Quand on traque le passé avec l’ordinaire du présent, on occulte le feu d’idées qui agite le temps qui les sépare. Qui donc se ferait le champion d’une telle vilenie : les roitelets Talleyrand de sous-préfecture, les coqs et poules déplumés du petit écran, les influenceurs et intégristes des réseaux sociaux ; celles et ceux qui trahissent l’Histoire de leurs soupes bonimenteuses ?

La paresse, le buzz et le scoop règnent sur le temps, les sciences de l’esprit perdent pied devant l’art du communicant et le bon sens populaire des communautés. Ils font résolument illusion, car la vérité n’est qu’une circonstance de ce que l’on donne à croire. Tout cela sème le trouble et la confusion justifie l’ignorance, le consensus mou et pour l’honnête homme de se tromper en toute confiance.

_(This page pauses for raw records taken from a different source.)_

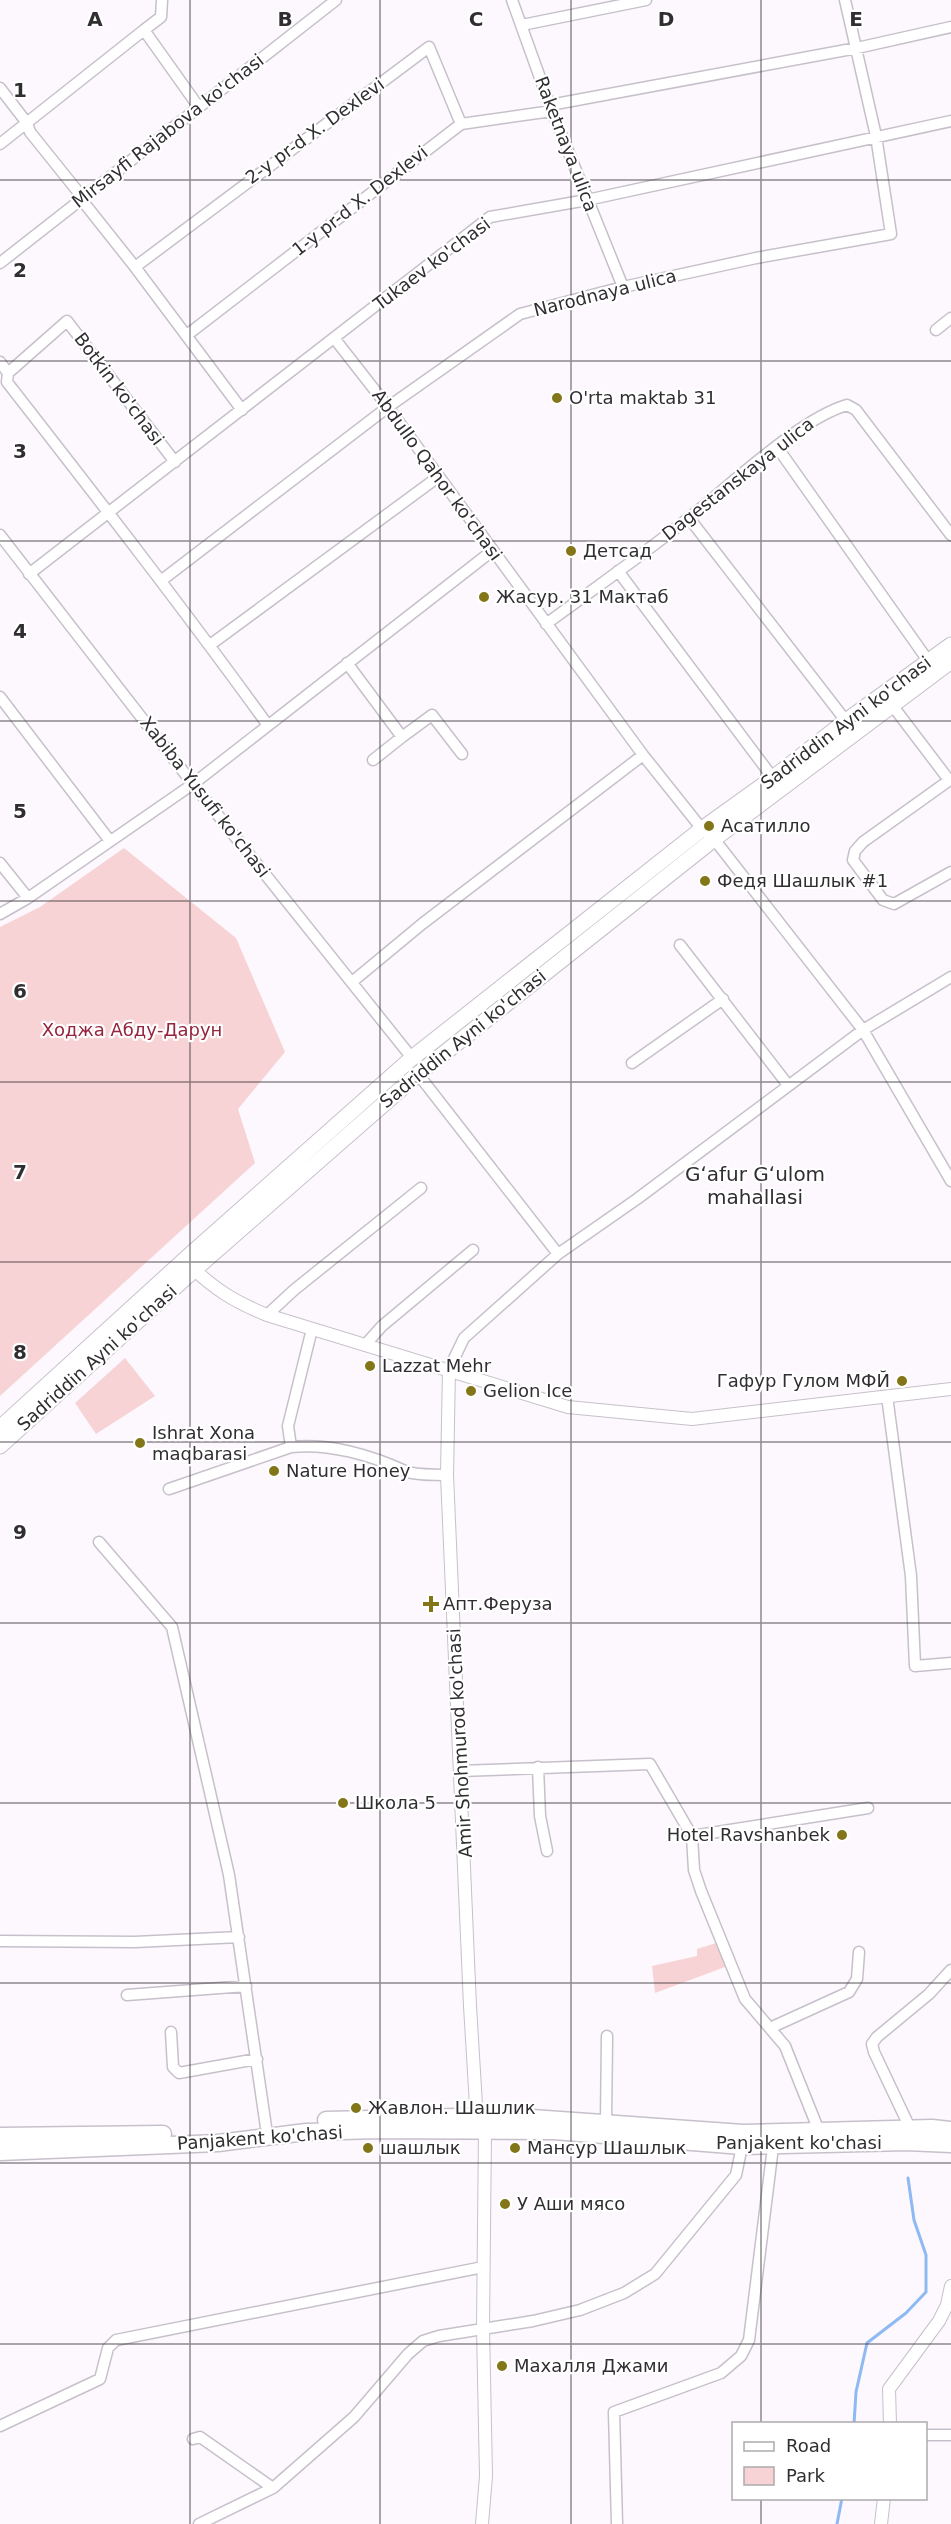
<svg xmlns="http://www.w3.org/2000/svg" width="951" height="2524" viewBox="0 0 951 2524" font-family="'DejaVu Sans',sans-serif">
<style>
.green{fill:#f8d3d5}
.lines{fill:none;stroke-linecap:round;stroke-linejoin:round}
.stream{stroke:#8eb9f2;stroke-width:3}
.minor-casing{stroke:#c7c0cb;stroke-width:13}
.tertiary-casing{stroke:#c7c0cb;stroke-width:14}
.secondary-casing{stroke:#c7c0cb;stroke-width:17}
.primary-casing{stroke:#c7c0cb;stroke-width:19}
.minor{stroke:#fff;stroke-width:10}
.tertiary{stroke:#fff;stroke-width:12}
.secondary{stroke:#fff;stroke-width:15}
.primary{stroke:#fff;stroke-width:16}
.grid{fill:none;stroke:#312e32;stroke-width:1.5;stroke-opacity:0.55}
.poi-dot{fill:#827619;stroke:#fff;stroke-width:2}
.labels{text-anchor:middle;stroke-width:4.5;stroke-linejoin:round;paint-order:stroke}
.street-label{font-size:18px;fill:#312e32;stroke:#fff}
.poi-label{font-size:18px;fill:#312e32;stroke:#fff;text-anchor:start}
.park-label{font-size:18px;fill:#95243d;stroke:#fff}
.neighbourhood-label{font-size:20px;fill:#312e32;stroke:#fff}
.grid-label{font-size:20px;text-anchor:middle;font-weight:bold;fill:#312e32;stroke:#fff;stroke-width:4.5;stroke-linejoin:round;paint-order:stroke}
</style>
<rect width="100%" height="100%" fill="#fcf8fe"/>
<path class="green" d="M 124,848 L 236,938 L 285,1052 L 238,1109 L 255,1163 L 0,1396 L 0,927 L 40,907 Z
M 125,1358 L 155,1396 L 96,1434 L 75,1403 Z
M 716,1943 L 725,1967 L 655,1993 L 652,1966 L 697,1956 L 697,1949 Z"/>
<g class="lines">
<path class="stream" d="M 854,2424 L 856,2392 L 867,2343 L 906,2313 L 926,2292 L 926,2255 L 914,2220 L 908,2178
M 837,2524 L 842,2498"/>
<g class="minor-casing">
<path id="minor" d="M 512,0 L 552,111 L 623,287
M 522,25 L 646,0
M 144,30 L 161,17 L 162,0
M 0,88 L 27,123 L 30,132 L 83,198
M 550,105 L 857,48 L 951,27
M 0,144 L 144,30 L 198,106
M 81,199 L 135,267 L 242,410
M 0,263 L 336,0
M 135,267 L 429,47 L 461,124
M 936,330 L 951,318
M 187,335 L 461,124 L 552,111
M 334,338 L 388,407 L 643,755 L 702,829 L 714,839 L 863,1030 L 951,1181
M 0,362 L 8,373 L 7,382 C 95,495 183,608 267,724
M 8,373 L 67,321 L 175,462
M 777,447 L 929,662
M 689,518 L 846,721
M 0,535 L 193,784 L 412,1058
M 618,571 L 773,778
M 29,574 L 490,217 L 587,200 L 951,121
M 162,580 L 388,407 L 520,314 L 623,287 L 756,258 L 891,234 L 876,136 L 845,0
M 546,624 C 595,588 644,554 690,517 C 731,485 799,419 847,405 L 856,410 L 951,535
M 210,645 L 438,477
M 347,663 L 402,737 L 432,715 L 462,754
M 0,697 L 110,841
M 892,705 L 949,780
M 373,760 L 402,737
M 951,779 L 863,842 L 855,851 L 853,860 L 883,900 L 894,904 L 951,872
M 0,863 L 28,898
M 0,914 L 28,898 L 193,784 L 492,551
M 680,945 L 788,1085
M 352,982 L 422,924 L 643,755
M 632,1063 L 723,999
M 418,1074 L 558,1254
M 267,1315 L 294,1290 L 421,1188
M 365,1345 L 382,1326 L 473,1250
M 449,1369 L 464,1338 L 558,1254 L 637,1199 L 863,1030 L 951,977
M 887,1396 L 911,1576 L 915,1666 L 951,1663
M 291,1447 L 288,1426 L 312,1329
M 169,1489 L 291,1447 C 329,1443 371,1455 405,1471 C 416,1476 435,1474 447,1475
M 99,1542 L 172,1627 L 229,1875 L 266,2127
M 538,1767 L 540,1816 L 547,1851
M 460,1771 L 650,1764 L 692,1836 L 694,1870 L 701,1891 L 745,1999 L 785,2046 L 819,2131
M 692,1836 L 868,1808
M 0,1941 L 135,1942 L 239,1937
M 127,1995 L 246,1986
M 770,2028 L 849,1992 L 857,1979 L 859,1952
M 171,2032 L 173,2067 L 179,2073 L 257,2059
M 606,2122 L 607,2036
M 910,2128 L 874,2052 L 872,2044 L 877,2037 L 929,1994 L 951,1970
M 0,2426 L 100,2379 L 108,2348 L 116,2340 L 483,2267
M 926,2435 L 951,2435
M 193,2439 L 200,2437 L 273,2488
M 199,2524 L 273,2488 L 354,2417 L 408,2354 L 423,2341 L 439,2336 L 533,2321 L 580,2310 L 624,2293 L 655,2274 L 736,2175 L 742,2146
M 617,2524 L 614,2412 L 721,2373 L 741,2356 L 749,2340 L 773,2147"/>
</g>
<g class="tertiary-casing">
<path id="tertiary" d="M 189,1265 C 216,1290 233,1301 267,1315 L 568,1407 L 692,1419 L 951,1389
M 449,1369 L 447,1475 L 470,2006 L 476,2105 L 485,2130 L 483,2328 L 486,2476 L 482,2524
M 890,2424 L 889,2389 L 939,2321 L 947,2305 L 951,2286
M 881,2524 L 884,2498"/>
</g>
<g class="secondary-casing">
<path id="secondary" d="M 0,1428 L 192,1253 L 412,1058 L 702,829 L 773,778 L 846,721 L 951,645
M 0,1446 L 194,1270 L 418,1074 L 714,839 L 951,661"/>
</g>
<g class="primary-casing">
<path id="primary" d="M 326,2120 L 504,2116 L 743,2133 L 932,2128 L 951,2130
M 0,2136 L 163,2134
M 0,2152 L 218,2143 L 306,2132 L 379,2130 L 554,2131 L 742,2146 L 906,2142 L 951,2144"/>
</g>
<use href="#minor" class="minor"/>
<use href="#tertiary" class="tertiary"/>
<use href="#secondary" class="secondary"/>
<use href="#primary" class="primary"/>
</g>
<path class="grid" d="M 190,0 L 190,2524M 380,0 L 380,2524M 571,0 L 571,2524M 761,0 L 761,2424M 0,180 L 951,180M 0,361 L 951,361M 0,541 L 951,541M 0,721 L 951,721M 0,901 L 951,901M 0,1082 L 951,1082M 0,1262 L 951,1262M 0,1442 L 951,1442M 0,1623 L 951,1623M 0,1803 L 951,1803M 0,1983 L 951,1983M 0,2163 L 951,2163M 0,2344 L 951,2344M 761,2498 L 761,2524"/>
<g class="poi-dot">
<circle cx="557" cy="398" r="6"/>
<circle cx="571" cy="551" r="6"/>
<circle cx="484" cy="597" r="6"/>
<circle cx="709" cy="826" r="6"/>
<circle cx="705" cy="881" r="6"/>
<circle cx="370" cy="1366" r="6"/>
<circle cx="902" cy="1381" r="6"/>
<circle cx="471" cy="1391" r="6"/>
<circle cx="140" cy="1443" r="6"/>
<circle cx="274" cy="1471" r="6"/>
<path d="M428 1595h6v6h6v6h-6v6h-6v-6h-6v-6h6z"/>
<circle cx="343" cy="1803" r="6"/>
<circle cx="842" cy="1835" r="6"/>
<circle cx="356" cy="2108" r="6"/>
<circle cx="368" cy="2148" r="6"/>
<circle cx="515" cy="2148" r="6"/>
<circle cx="505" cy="2204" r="6"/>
<circle cx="502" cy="2366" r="6"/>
</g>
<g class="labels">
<g class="street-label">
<text transform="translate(168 131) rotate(-38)" y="6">Mirsayfi Rajabova ko'chasi</text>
<text transform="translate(315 131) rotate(-36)" y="6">2-y pr-d X. Dexlevi</text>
<text transform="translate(566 144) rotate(69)" y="6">Raketnaya ulica</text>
<text transform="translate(360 201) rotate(-38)" y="6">1-y pr-d X. Dexlevi</text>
<text transform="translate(432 264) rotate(-37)" y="6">Tukaev ko'chasi</text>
<text transform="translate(605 293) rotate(-14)" y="6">Narodnaya ulica</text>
<text transform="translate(119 389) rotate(53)" y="6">Botkin ko'chasi</text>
<text transform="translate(437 475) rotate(54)" y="6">Abdullo Qahor ko'chasi</text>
<text transform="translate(738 479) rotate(-38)" y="6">Dagestanskaya ulica</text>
<text transform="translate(846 723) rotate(-37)" y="6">Sadriddin Ayni ko'chasi</text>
<text transform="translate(205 797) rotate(52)" y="6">Xabiba Yusufi ko'chasi</text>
<text transform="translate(463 1039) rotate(-39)" y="6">Sadriddin Ayni ko'chasi</text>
<text transform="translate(97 1358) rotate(-42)" y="6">Sadriddin Ayni ko'chasi</text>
<text transform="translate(460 1743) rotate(-93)" y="6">Amir Shohmurod ko'chasi</text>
<text transform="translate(260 2138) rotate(-4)" y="6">Panjakent ko'chasi</text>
<text x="799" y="2149">Panjakent ko'chasi</text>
</g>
<g class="poi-label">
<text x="569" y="404">O'rta maktab 31</text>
<text x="583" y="557">Детсад</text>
<text x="496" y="603">Жасур. 31 Мактаб</text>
<text x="721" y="832">Асатилло</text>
<text x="717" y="887">Федя Шашлык #1</text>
<text x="382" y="1372">Lazzat Mehr</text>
<text x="890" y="1387" text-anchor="end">Гафур Гулом МФЙ</text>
<text x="483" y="1397">Gelion Ice</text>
<text x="152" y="1439">Ishrat Хоnа<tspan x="152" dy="21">mаqbаrasi</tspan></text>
<text x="286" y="1477">Nature Honey</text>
<text x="443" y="1610">Апт.Феруза</text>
<text x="355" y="1809">Школа 5</text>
<text x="830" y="1841" text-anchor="end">Hotel Ravshanbek</text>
<text x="368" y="2114">Жавлон. Шашлик</text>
<text x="380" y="2154">шашлык</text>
<text x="527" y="2154">Мансур Шашлык</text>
<text x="517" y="2210">У Аши мясо</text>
<text x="514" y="2372">Махалля Джами</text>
</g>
<g class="park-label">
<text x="132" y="1036">Ходжа Абду-Дарун</text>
</g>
<g class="neighbourhood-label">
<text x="755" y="1181">Gʻafur Gʻulom<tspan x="755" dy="23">mahallasi</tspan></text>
</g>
</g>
<g class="grid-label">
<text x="95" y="26">A</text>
<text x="285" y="26">B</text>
<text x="476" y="26">C</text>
<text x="666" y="26">D</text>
<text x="856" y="26">E</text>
<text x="20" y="97">1</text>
<text x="20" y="277">2</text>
<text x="20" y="458">3</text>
<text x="20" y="638">4</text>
<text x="20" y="818">5</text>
<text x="20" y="998">6</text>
<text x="20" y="1179">7</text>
<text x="20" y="1359">8</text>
<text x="20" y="1539">9</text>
</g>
<rect x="732" y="2422" width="195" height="78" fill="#ffffff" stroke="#adabad" stroke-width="1.5"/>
<rect x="744" y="2442" width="30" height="9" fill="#ffffff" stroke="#adabad" stroke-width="1.5"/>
<text x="786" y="2452" font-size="18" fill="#312e32">Road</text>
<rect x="744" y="2467" width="30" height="18" fill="#f8d3d5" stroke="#adabad" stroke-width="1.5"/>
<text x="786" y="2482" font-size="18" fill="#312e32">Park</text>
</svg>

Notre président qui fit campagne sur de grands principes et des promesses qu’il entend tenir nous offre une possibilité de permettre à l’Histoire d’être enseignées avec lucidité (sic). E. Macron, candidat avait défrayé la chronique lors de son voyage en Algérie. Le chef de l’État persiste et signe. La « réconciliation des mémoires » est indispensable afin que colonisation positive ou le crime contre l’humanité cessent d’empoisonner les relations franco-algériennes.

Quelles réalités appellent les soins du Président ? Environ quatre millions de Français dont parents ou grands-parents sont originaires d’Algérie, de binationaux ou d’Algériens résidents. Ils ont tous de l’histoire de France une vision différente des manuels scolaires que distribue l’éducation nationale. Ils sont totalement intégrés ou encouragent le clivage des communautés et la réaction violente à l’oppression qu’exercerait la République.

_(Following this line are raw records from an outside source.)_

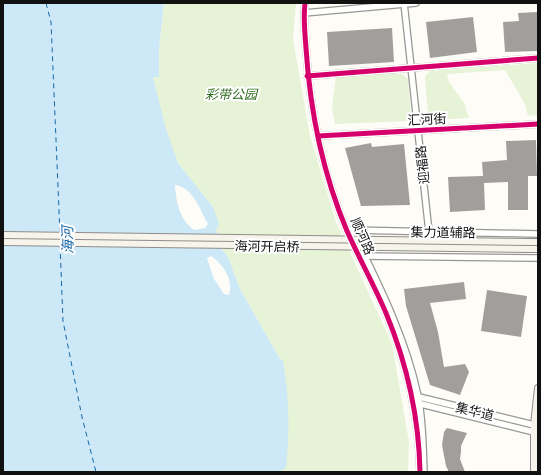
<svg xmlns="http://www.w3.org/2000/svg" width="541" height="475" font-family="'PT Serif','Noto Sans SC',serif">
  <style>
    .green { fill: #e7f3d7 }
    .water { fill: #cde8f7; fill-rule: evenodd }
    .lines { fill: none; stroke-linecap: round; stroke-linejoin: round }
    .ferry { stroke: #1768a6; stroke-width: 1; stroke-dasharray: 5 4; stroke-linecap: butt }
    .building { fill: #a19f9c }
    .tertiary-casing { stroke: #979795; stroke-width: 8 }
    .secondary-casing { stroke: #8e8d8b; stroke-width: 8 }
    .tertiary { stroke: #fffffe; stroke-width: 5.5 }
    .secondary { stroke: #f6f4eb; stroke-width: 6 }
    .secondary-bridge-casing { stroke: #8e8d8b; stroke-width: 8; stroke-linecap: butt }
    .secondary-bridge { stroke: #f6f4eb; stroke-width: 6 }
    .cycleway-casing { stroke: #fff; stroke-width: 8 }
    .cycleway { stroke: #d6006c; stroke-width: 5 }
    .labels { text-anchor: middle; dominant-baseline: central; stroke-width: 4; stroke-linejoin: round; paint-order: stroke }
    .park-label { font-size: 13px; font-style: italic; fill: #2f6b1f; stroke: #fff }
    .street-label { font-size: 13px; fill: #111; stroke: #fff }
    .water-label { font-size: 14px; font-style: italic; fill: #1768a6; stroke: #fff }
  </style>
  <rect width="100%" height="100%" fill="#fdfcf7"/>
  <g class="green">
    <path d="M164 3H296L293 39 310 136 336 222 392 344 409 442 408 472H267L280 359 240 289 228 257 222 250 215 230 213 207 178 163 166 132 152 77H159V49Z"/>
    <path d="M538 63V115L528 116 525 104 505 70 447 74 449 82 464 103 469 118 433 120 428 114 425 80V76L430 71Z"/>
    <path d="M394 73 402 74 408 79 411 116 407 121 335 124 332 107 336 77Z"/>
  </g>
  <path class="water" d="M3 3H164L159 49V77H153L166 129 178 163 213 207 219 224 216 230 222 250 228 257 240 289 280 359 283 360C289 396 290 431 286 468L278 472H3ZM175 185C193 187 200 210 208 224L205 228 194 230C179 219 176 201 175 185ZM211 256C223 264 234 280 229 295L224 294 214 279 207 258Z"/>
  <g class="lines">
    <g class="ferry">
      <path d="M46 3 51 22 60 234"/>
      <path d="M60 245 63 321 82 417 96 472"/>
    </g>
  </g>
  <g class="building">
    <path d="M538 12V51L505 52 503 22 519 21 518 13Z"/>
    <path d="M473 17 477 52 430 58 426 22Z"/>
    <path d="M392 28 394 62 329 66 327 32Z"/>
    <path d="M536 140 537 176H528V210H508V182L484 183 485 210 450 212 448 177 483 176 482 162 507 160 506 141Z"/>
    <path d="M371 143 372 147 404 144 410 205 361 206 345 148Z"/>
    <path d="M464 282 466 299 430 303 438 332 444 367 465 364 469 372 460 395 430 385 406 306 404 289Z"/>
    <path d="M487 290 527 296 521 337 481 331Z"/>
    <path d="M447 428 467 433 461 446V452L460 459 465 472H449L446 466 442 445 444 432Z"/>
  </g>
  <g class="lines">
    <defs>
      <g id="tertiary">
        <path d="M305 3C303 18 305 33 306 48 310 110 323 174 347 231 359 258 374 285 386 313 407 364 419 417 420 472"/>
        <path d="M404 3 429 232"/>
        <path d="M304 13 416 3"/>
        <path d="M307 76 538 58"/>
        <path d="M318 136 538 124"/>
        <path d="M350 230 538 234"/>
        <path d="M352 230C378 283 406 338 418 396 423 420 423 447 424 472"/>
        <path d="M362 256 538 258"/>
        <path d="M415 396 538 426"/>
        <path d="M417 403 538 433"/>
      </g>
      <g id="secondary">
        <path d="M3 235 154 237"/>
        <path d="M3 242 154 244"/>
        <path d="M531 242H538"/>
        <path d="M531 249H538"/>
        <path d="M534 472V425L538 388"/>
      </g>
    </defs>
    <use href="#tertiary" class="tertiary-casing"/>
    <use href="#secondary" class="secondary-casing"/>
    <use href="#tertiary" class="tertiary"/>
    <use href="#secondary" class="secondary"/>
    <defs>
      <g id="secondary-bridge">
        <path d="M154 237 531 242"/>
        <path d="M154 244 531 249"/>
      </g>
    </defs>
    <use href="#secondary-bridge" class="secondary-bridge-casing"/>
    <use href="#secondary-bridge" class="secondary-bridge"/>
    <defs>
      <g id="cycleway">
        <path d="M305 3C303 18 305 33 306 48 310 110 323 174 347 231 359 258 374 285 386 313 407 364 419 417 420 472"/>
        <path d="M307 76 538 58"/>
        <path d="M318 136 538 124"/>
      </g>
    </defs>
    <use href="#cycleway" class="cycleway-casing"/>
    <use href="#cycleway" class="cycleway"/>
  </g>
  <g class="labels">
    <g class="park-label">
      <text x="231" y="94">彩带公园</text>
    </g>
    <g class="street-label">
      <text transform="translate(427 119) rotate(-3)">汇河街</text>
      <text transform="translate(422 165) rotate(-96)">迎福路</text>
      <text transform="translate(443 232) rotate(1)">集力道辅路</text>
      <text transform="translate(363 236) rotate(66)">顺河路</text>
      <text transform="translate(267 246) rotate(1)">海河开启桥</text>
      <text transform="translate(475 411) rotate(14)">集华道</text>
    </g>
    <g class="water-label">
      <text transform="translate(67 240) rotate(-91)">海河</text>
    </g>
  </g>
  <rect width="541" height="475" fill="none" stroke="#111111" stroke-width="8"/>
</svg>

Chômage, violence, insécurité, drogue font de certaines de nos banlieues le miroir des townships sud-africains. Les principes républicains sont réfutés au nom du droit que l’on s’accorde de se venger de ce que l’occupant colonialiste infligeât à la famille. Comment pourrait-on qualifier de zone de non-droit ces espaces réservés par la République elle-même, où l’on accepte que lois et usages soient décidés par la communauté ou la religion et non par le système législatif du pays d’accueil ?

Qui sont les missionnaires de la réconciliation des deux peuples ? Un historien français incontournable, né à Constantine, professeur d’université en France et à l’étranger, auteur d’une quarantaine d’ouvrages sur l’histoire de la guerre d’Algérie, de la décolonisation et des juifs au Maghreb. Un historien algérien, conseiller auprès de la présidence de la république, directeur général des archives nationales, ancien combattant de la guerre d’indépendance. Ardent défenseur de l’identité nationale, il s’attend pour le moins aux excuses de la France, au rapatriement des martyrs algériens, et à récupérer les dossiers des disparus de la guerre d’indépendance et celui des victimes des essais nucléaires français dans le Sahara.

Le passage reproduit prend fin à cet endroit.